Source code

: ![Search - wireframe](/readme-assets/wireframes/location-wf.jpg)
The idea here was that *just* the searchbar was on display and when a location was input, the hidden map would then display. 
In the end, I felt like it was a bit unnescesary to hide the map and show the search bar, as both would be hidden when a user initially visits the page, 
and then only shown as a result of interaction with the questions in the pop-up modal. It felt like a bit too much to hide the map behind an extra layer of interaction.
--------------------------------
** Task details **
Each record has to be given again exactly as written.

** Answer below **
Source code

: ![Search - wireframe](/readme-assets/wireframes/location-wf.jpg)
The idea here was that *just* the searchbar was on display and when a location was input, the hidden map would then display. 
In the end, I felt like it was a bit unnescesary to hide the map and show the search bar, as both would be hidden when a user initially visits the page, 
and then only shown as a result of interaction with the questions in the pop-up modal. It felt like a bit too much to hide the map behind an extra layer of interaction.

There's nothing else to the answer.